Gittin hiç ağlamadım ardından
Tek bir damla gözyaşıma şahit olmadı
ne gece ne de gündüz
Yüreğimin ırmakları hep içine aktı
Her yakamoz yalnızlığında yıldızlar bana bakardı
Yumruk yumruk ağlardı ellerim…dişlerimi sıkmadan önce
Kalplerinde aşk işaretiyle doğar kimileri... Yeryüzüne gönül indiremez onlar... Hayatı ve insanları anlarlar,hayata ve insanlara merhamet duyarlar,ama hayatın ve onun içindeki insanların yaşadıkları gibi yaşamazlar.
Aşk işareti ile doğanlar yaşarken dünyaya talip olmazlar...Bilirler ki ne isteseler,neyi ansalar,ne kazansalar aşkın dışında hiçbir şey avutmaz onları,teselli etmez...Gönüllü sürgündür onlar...Gizliden gizliye hissederler bunu...Sonsuz bir ışıktan kopup gelmişlerdir geldikleri yere...Kopup geldikleri ışığa inançları ne kadar büyükse,içlerinde ki acı da o kadar derindir...Bu acı hatırlatır onlara kopup geldikleri yeri...Bu acı hatırlatır onlara kim olduklarını ve niye varolduklarını...
Kalplerinde aşk işaretiyle doğsa da bazı günler yorulur insan karşılıksız sevgilerinden...Yorulur kendisini anlatamamaktan...Sevgilim der,sevgilim der,ama,sevgilim dediği yanında değildir,bilir...Bazı günler insan soluksuz kalır,içindeki sevgili olmasa bile karşısındakine deliler gibi sarılır...O olmadığını bile bile sonsuz bir umutsuzlukla sarılır...İnsan soluksuz kalmaya görsün,sevgili diye bütün yanlışlarına,bütün kaçışlarına,kendine yaptığı ihanetlere sarılır...İnsan bir kere içindeki aşktan umudunu kesmeye görsün,her şey olmak,her yere yetişmek için bu hayat düşer...Her şey olduğunu,her yere yetiştiğini sandığı anda,ortada kendisi yoktur artık...Kaybolmuşluğa çok yakındır...Kopup geldiği ışığa inancı azalmıştır...Daha az acı çekiyordur artık...Ama daha mutsuzdur eskisinden....Daha mutsuzdur,o ışığı acı çekerek özlediği günlerden...

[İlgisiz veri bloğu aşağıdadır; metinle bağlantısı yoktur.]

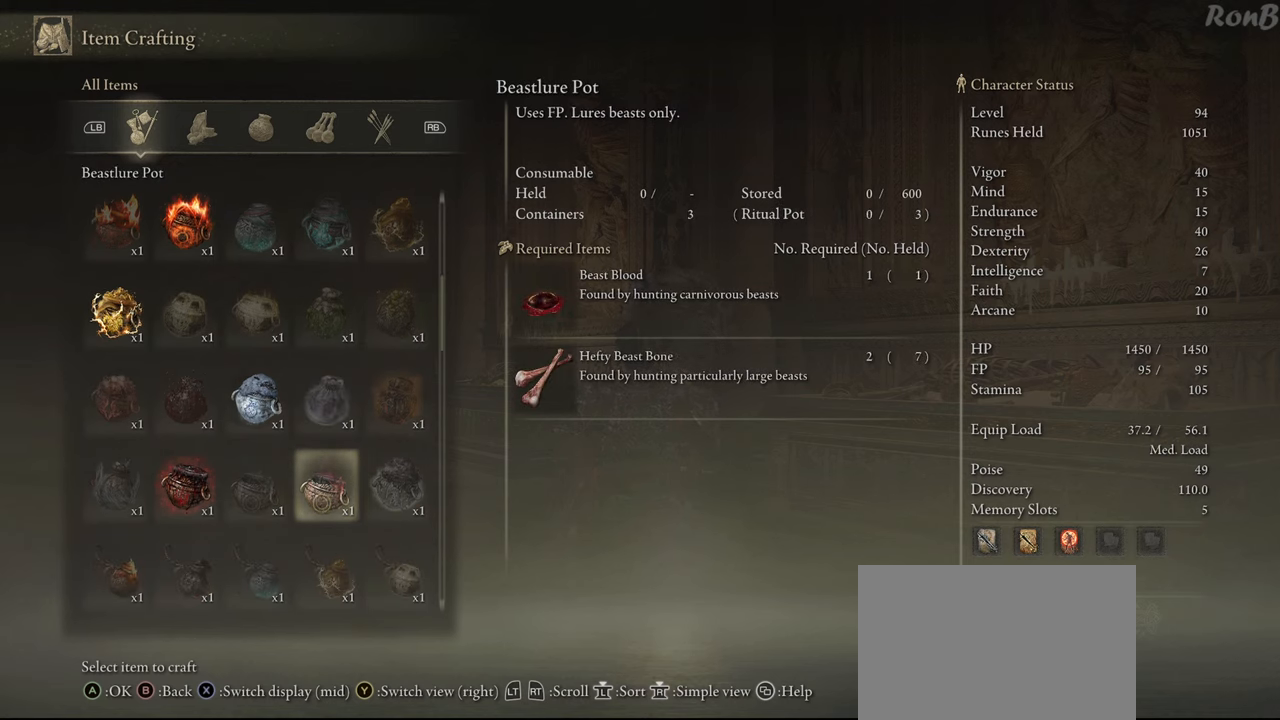
{"buttons": [], "left_stick": "center", "right_stick": "center", "events": []}
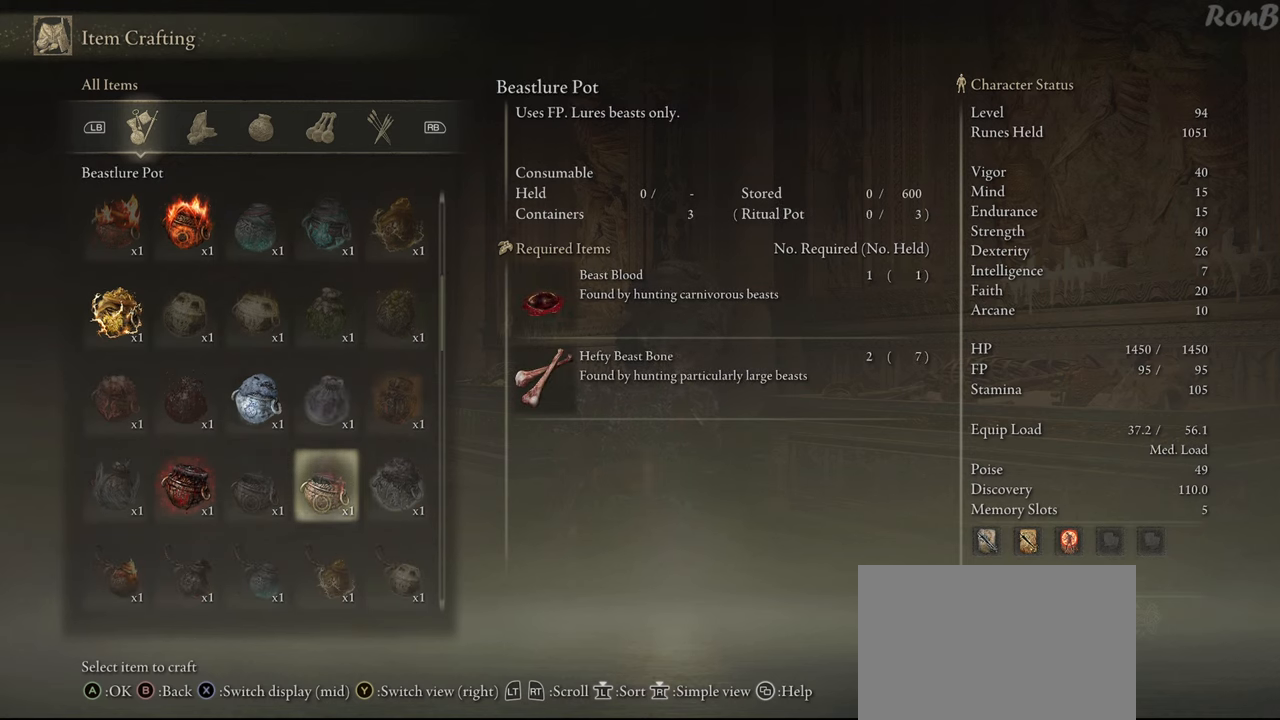
{"buttons": [], "left_stick": "center", "right_stick": "center", "events": []}
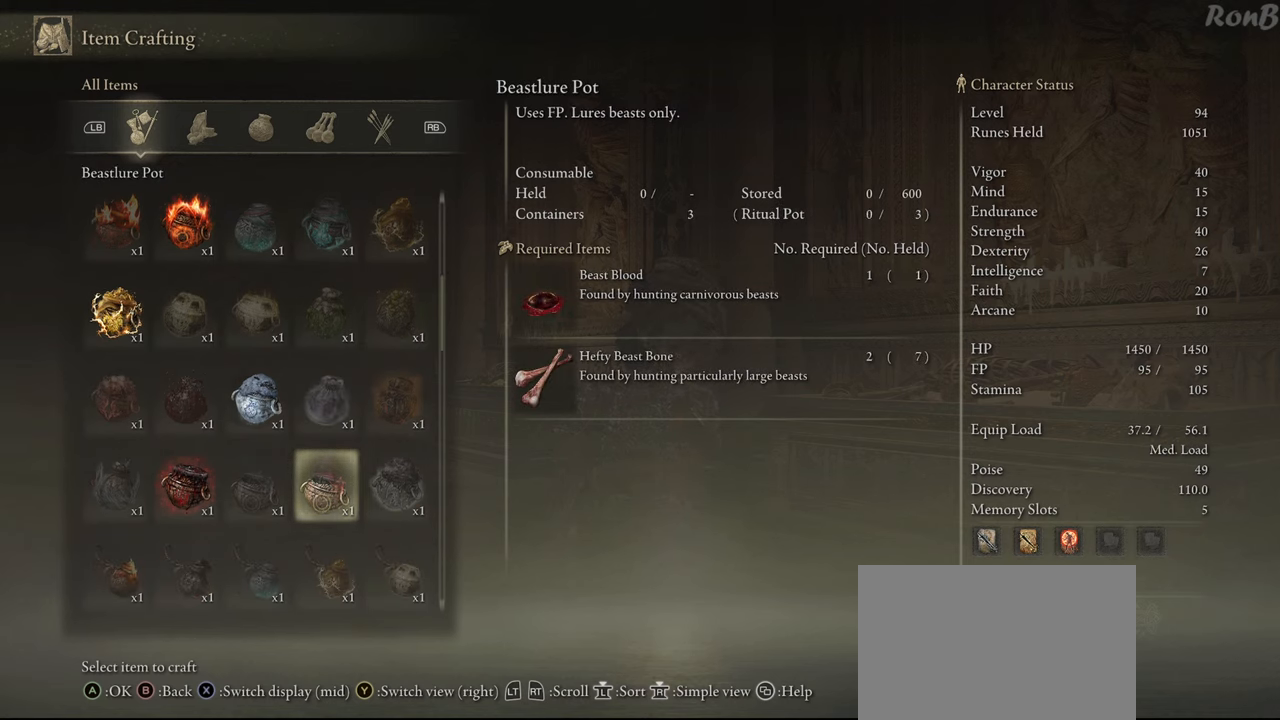
{"buttons": [], "left_stick": "center", "right_stick": "center", "events": []}
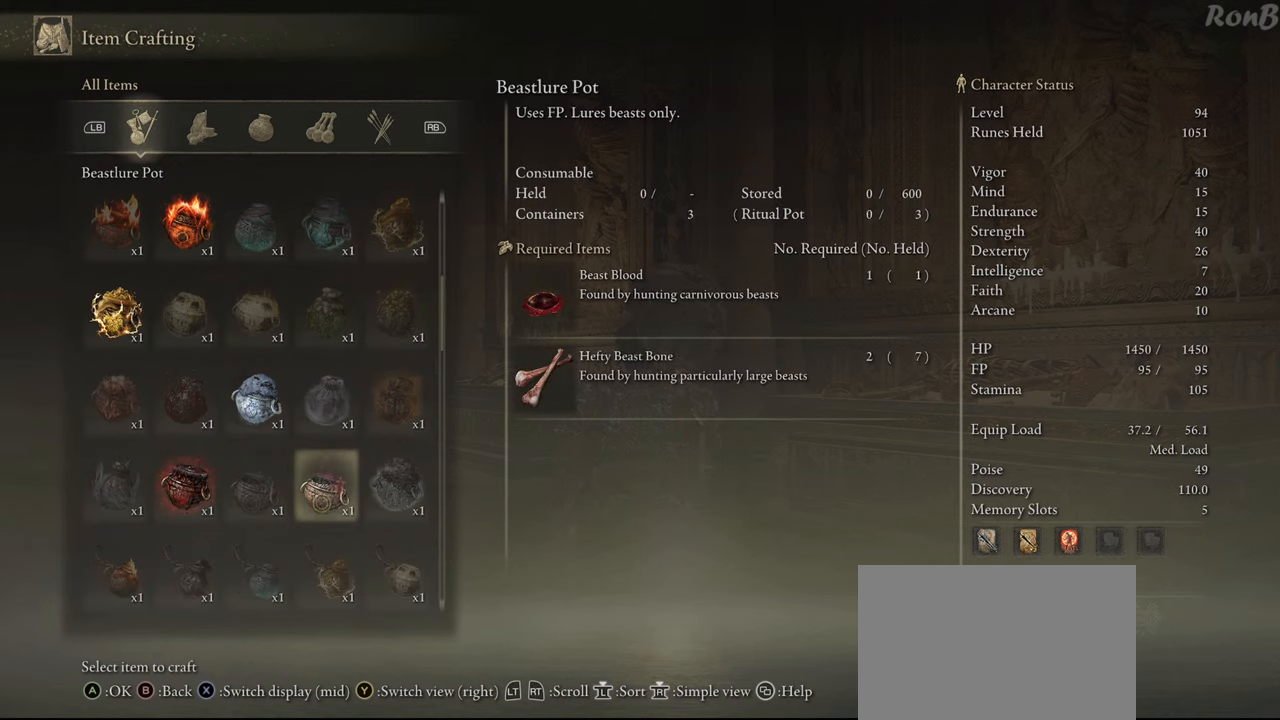
{"buttons": [], "left_stick": "center", "right_stick": "center", "events": []}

Soluksuz kaldığım kendime bile sakladığım günlerden bir gündü...Kaybolmuşluğa yakındım...İçimdeki acı hızla eksiliyordu...Işık soluyordu,soluyordu tıpkı sesim gibi...Soluyordu içimdeki aşk işareti gibi...Öylesine kaybolmuştum ki bulamıyordum artık içimde neyi yitirdiğimi,neyi kirlettiğimi...Öyle uzaklaşmıştım ki kendimden,kendimi bulmak için birine ihtiyacım vardı...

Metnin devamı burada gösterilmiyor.